For instance, when faced with a challenging problem like "Longest Increasing Subsequence (LIS)", you might initially attempt a brute force solution that checks all subsequences. However, this approach can become impractical for larger inputs. To optimize, you could implement a dynamic programming solution that uses memoization or tabulation to efficiently compute the LIS length in ( O(n^2) ) or ( O(n \log n) ) time complexity, respectively.

approach of the LIS problem using dynamic programming:

• Understand the Problem: Given an array of integers, find the length of the longest increasing subsequence.

• Start with Recursive Approach: Begin by defining a recursive function to explore all subsequences:

def lis_recursive(nums, prev_idx, current_idx):
    if current_idx == len(nums):
        return 0
    taken = 0
    if prev_idx < 0 or nums[current_idx] > nums[prev_idx]:
        taken = 1 + lis_recursive(nums, current_idx, current_idx + 1)
    not_taken = lis_recursive(nums, prev_idx, current_idx + 1)
    return max(taken, not_taken)

nums = [10, 22, 9, 33, 21, 50, 41, 60]
print(lis_recursive(nums, -1, 0))  # Output: 5 (for LIS [10, 22, 33, 50, 60])

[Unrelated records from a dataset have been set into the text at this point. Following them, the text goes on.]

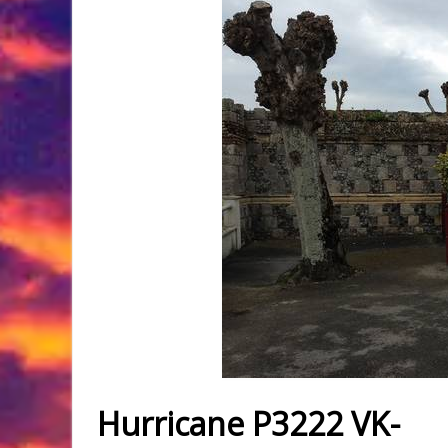
Hurricane P3222 VK-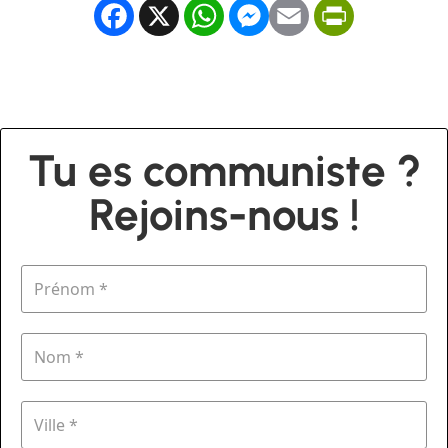
Facebook
X
WhatsApp
Messenger
Email
PrintFrien
Tu es communiste ?
Rejoins-nous !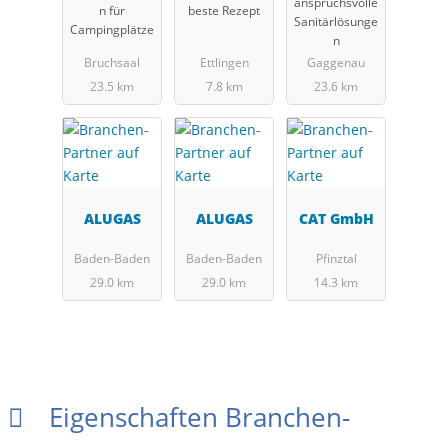
anspruchsvolle
n für
beste Rezept
Sanitärlösunge
Campingplätze
n
Bruchsaal
Ettlingen
Gaggenau
23.5 km
7.8 km
23.6 km
ALUGAS
ALUGAS
CAT GmbH
Baden-Baden
Baden-Baden
Pfinztal
29.0 km
29.0 km
14.3 km
Eigenschaften Branchen-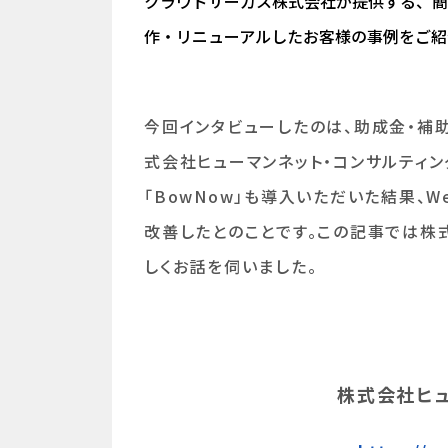
クラウドサーカス株式会社が提供する、簡単操
作・リニューアルしたお客様の事例をご紹
今回インタビューしたのは、助成金・補
式会社ヒューマンネット・コンサルティ
「BowNow」も導入いただいた結果、
改善したとのことです。この記事では株
しくお話を伺いました。
株式会社ヒュ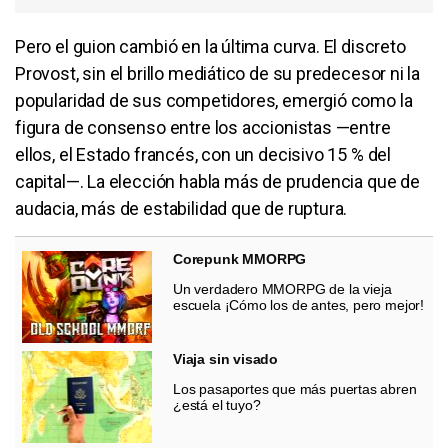
Pero el guion cambió en la última curva. El discreto
Provost, sin el brillo mediático de su predecesor ni la
popularidad de sus competidores, emergió como la
figura de consenso entre los accionistas —entre
ellos, el Estado francés, con un decisivo 15 % del
capital—. La elección habla más de prudencia que de
audacia, más de estabilidad que de ruptura.
Corepunk MMORPG
Un verdadero MMORPG de la vieja
escuela ¡Cómo los de antes, pero mejor!
Viaja sin visado
Los pasaportes que más puertas abren
¿está el tuyo?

• Add Memoization: Improve efficiency by memoizing results to avoid redundant calculations:

memo = {}

def lis_memo(nums, prev_idx, current_idx):
    if (prev_idx, current_idx) in memo:
        return memo[(prev_idx, current_idx)]
    if current_idx == len(nums):
        return 0
    taken = 0
    if prev_idx < 0 or nums[current_idx] > nums[prev_idx]:
        taken = 1 + lis_memo(nums, current_idx, current_idx + 1)
    not_taken = lis_memo(nums, prev_idx, current_idx + 1)
    memo[(prev_idx, current_idx)] = max(taken, not_taken)
    return memo[(prev_idx, current_idx)]

nums = [10, 22, 9, 33, 21, 50, 41, 60]
print(lis_memo(nums, -1, 0))  # Output: 5 (for LIS [10, 22, 33, 50, 60])

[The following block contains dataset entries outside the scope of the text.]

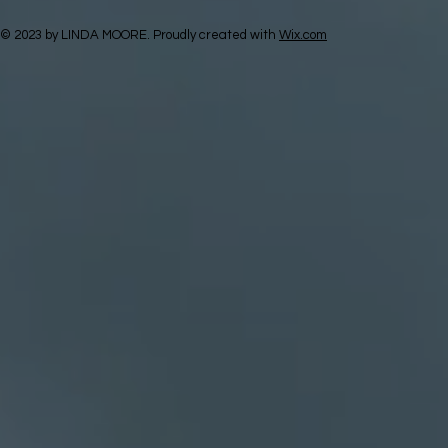
© 2023 by LINDA MOORE. Proudly created with
Wix.com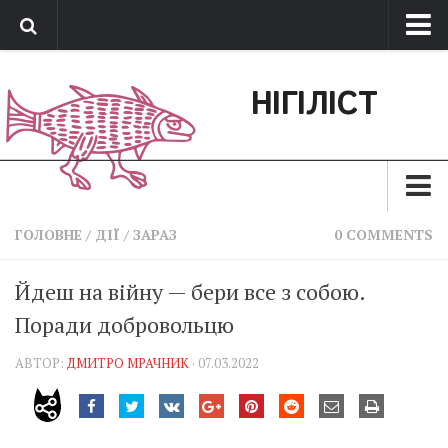
Про нас
НІГІЛІСТ
Обратная связь
Поддержать сайт
Зараз
ГОЛОВНЕ
/
ДІЇ
/
ЗАРАЗ
0 COMMENTS
Минуле
Йдеш на війну — бери все з собою.
Позиція
Поради добровольцю
Дії
АВТОР:
ДМИТРО МРАЧНИК
· 07.03.2022
Belles lettres
Агітатор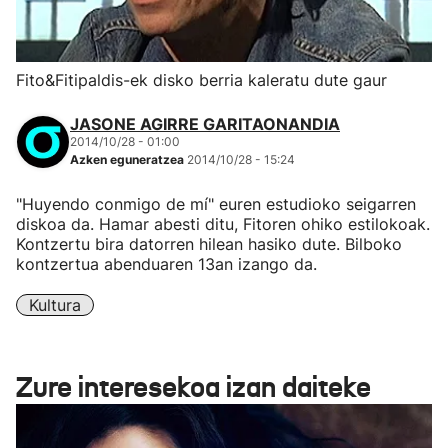
Fito&Fitipaldis-ek disko berria kaleratu dute gaur
JASONE AGIRRE GARITAONANDIA
2014/10/28 - 01:00
Azken eguneratzea
2014/10/28 - 15:24
"Huyendo conmigo de mí" euren estudioko seigarren
diskoa da. Hamar abesti ditu, Fitoren ohiko estilokoak.
Kontzertu bira datorren hilean hasiko dute. Bilboko
kontzertua abenduaren 13an izango da.
Kultura
Zure interesekoa izan daiteke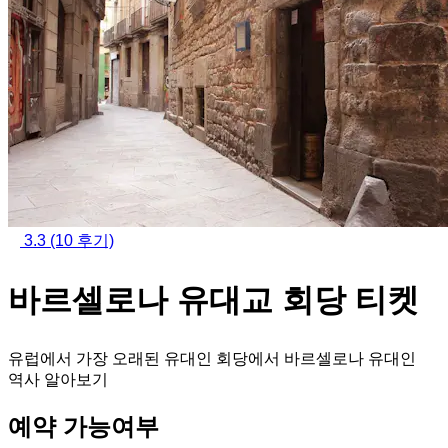
3.3
(10 후기)
바르셀로나 유대교 회당 티켓
유럽에서 가장 오래된 유대인 회당에서 바르셀로나 유대인
역사 알아보기
예약 가능여부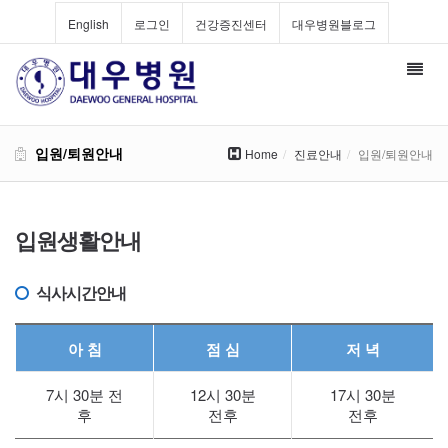
English
로그인
건강증진센터
대우병원블로그
Toggl
navig
입원/퇴원안내
Home
진료안내
입원/퇴원안내
입원생활안내
식사시간안내
아 침
점 심
저 녁
7시 30분 전
12시 30분
17시 30분
후
전후
전후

• Transition to Tabulation: Solve iteratively using a bottom-up approach:

def lis_tabulation(nums):
    if not nums:
        return 0
    n = len(nums)
    dp = [1] * n
    for i in range(1, n):
        for j in range(0, i):
            if nums[i] > nums[j]:
                dp[i] = max(dp[i], dp[j] + 1)
    return max(dp)

nums = [10, 22, 9, 33, 21, 50, 41, 60]
print(lis_tabulation(nums))  # Output: 5 (for LIS [10, 22, 33, 50, 60])

• Practice and Compare: Solve other dynamic programming problems using both recursive with memoization and iterative tabulation approaches to understand their strengths and when to use each.

• Refine Solutions: Continuously review and optimize your solutions for clarity and efficiency based on problem requirements.